Fifty-three patients (28 women) were enrolled in the trial. The demographic data of the patients are presented in Table 1. Thirty-two patients were randomly allocated to receive an initial 5-mg warfarin dose, while 21 were allocated to receive the initial 10-mg warfarin dose. The difference in the sizes of the 5- and 10-mg groups was due to an underlying imbalance in the random number table used during the randomization process. During the study period, 1 patient in the 5-mg group received phytonadione for an INR value of 5.1 on day 2 of the study.
The INR values of the study population are presented in Table 2. Briefly, the proportion of patients with INR values of 2.0 to 3.0 was consistently higher at all time points in the group randomized to receive the 5-mg dose than the group randomized to receive the 10-mg dose.
Three patients in the 10-mg group and 2 patients in the 5-mg group did not complete the required blood testing. Five (24%) of 21 patients in the 10-mg group and 21 (66%) of 32 patients in the 5-mg group achieved the primary end point of the study (RR, 2.22; 95% CI, 1.30-3.70 [P < .003]). Modeling the worst-case scenario to account for the patients who did not complete the required blood testing did not alter the significance of the results. Additionally, 5 (24%) of 21 patients in the 10-mg group and 2 (7%) of 30 patients in the 5-mg group had INR values of greater than 3.0 on day 4 of the study (RR, 0.82; 95% CI, 0.63-1.06 [P = .11])
Anticoagulant therapy is often started with a combination of unfractionated heparin or low-molecular-weight heparin therapy and warfarin. The combination parenteral unfractionated heparin or low-molecular-weight heparin and oral warfarin therapy is continued until the antithrombotic effect of warfarin is fully expressed, and then the parenteral treatment is discontinued. There is indirect evidence from a number of sources that the antithrombotic effect of warfarin is not fully expressed until the prothrombin concentration is suppressed to therapeutic levels.7,8 This takes at least 4 days after starting warfarin treatment regardless of the warfarin dose, because prothrombin has a half-life of about 96 hours.5,9 In our previous study,5 we demonstrated that a warfarin protocol using a 5-mg initiating dose with further INR adjustments based on a dosing nomogram had theoretical advantages over a 10-mg loading dose. Thus, the 10-mg loading dose produced a potential hypercoagulable state in the first 3 days by markedly suppressing protein C levels and was associated with a much higher incidence of unwanted hypocoagulability as manifested by an INR greater than 3.0. In addition, we made the unexpected observation that patients assigned to the 5-mg initiation dosage protocol reached an INR value of 2.0 to 3.0 by day 4 as frequently as those assigned to the 10-mg initiation dosage protocol.

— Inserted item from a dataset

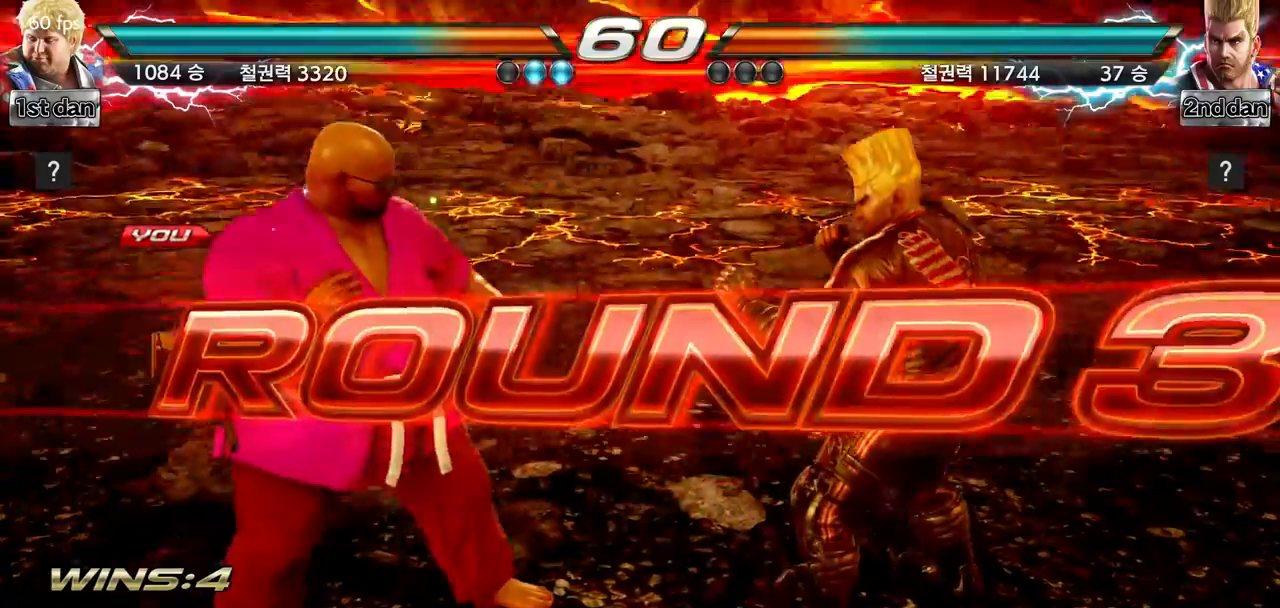
Gameplay with a controller (arcade stick); each line is a JSON object with the inputs held at the frame after it. "events" lists button and stick changes between this image and that frame as [ms after this image, input, new state], when the widget could be followed in between. Not read: L3 R3.
{"buttons": [], "left_stick": "right", "events": [[100, "left_stick", "right"], [217, "left_stick", "center"], [300, "left_stick", "left"], [350, "left_stick", "down"], [467, "left_stick", "right"]]}
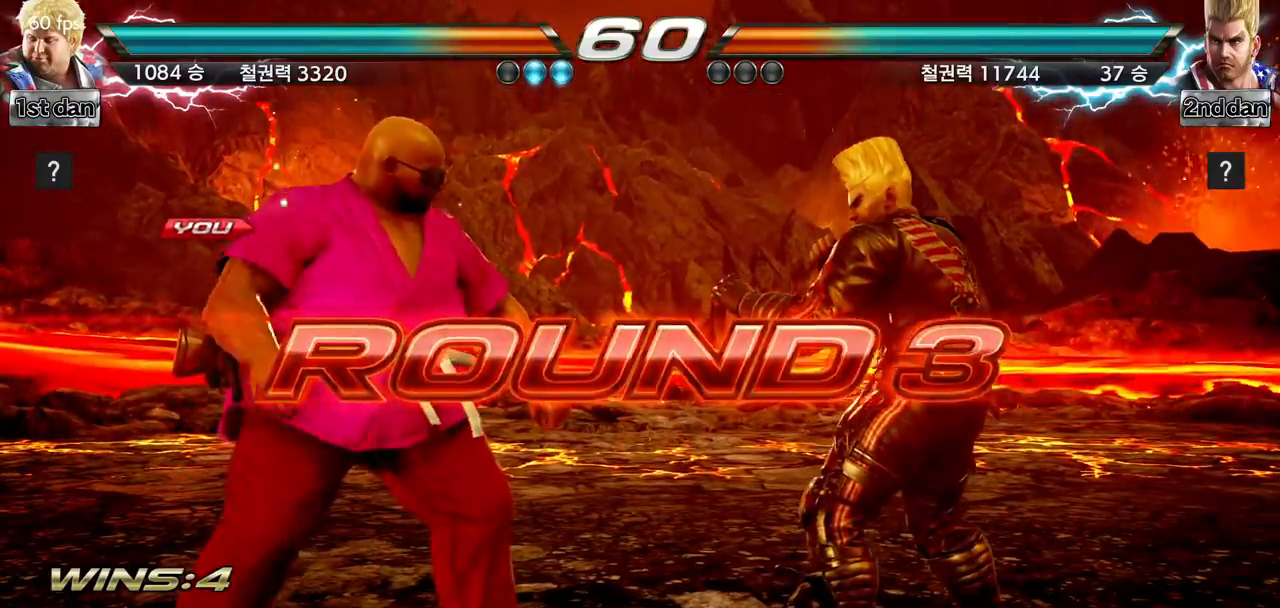
{"buttons": [], "left_stick": "center", "events": [[66, "left_stick", "center"]]}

The present study, which was performed to confirm our previous finding, demonstrated once again that a warfarin dosing protocol using a 5-mg initiating dose does not delay the attainment of an INR of 2.0 to 3.0 on day 3, 4, or 5 of therapy. This finding, which at first might appear counterintuitive, is owing to the more predictable onset of anticoagulation in patients allocated to receive an initial 5-mg warfarin dose. These observations would seem to indicate that there is no good reason to use loading doses of warfarin when initiating therapy.
Our study is limited because we used a targeted INR of 2.0 to 3.0 as a surrogate outcome measure of efficacy and safety of warfarin. However, there is good evidence that an INR of less than 2.0 is associated with reduced efficacy and that an excessively prolonged INR is associated with an increased risk of bleeding. Therefore, it is likely that our findings are clinically relevant.
Accepted for publication April 20, 1998.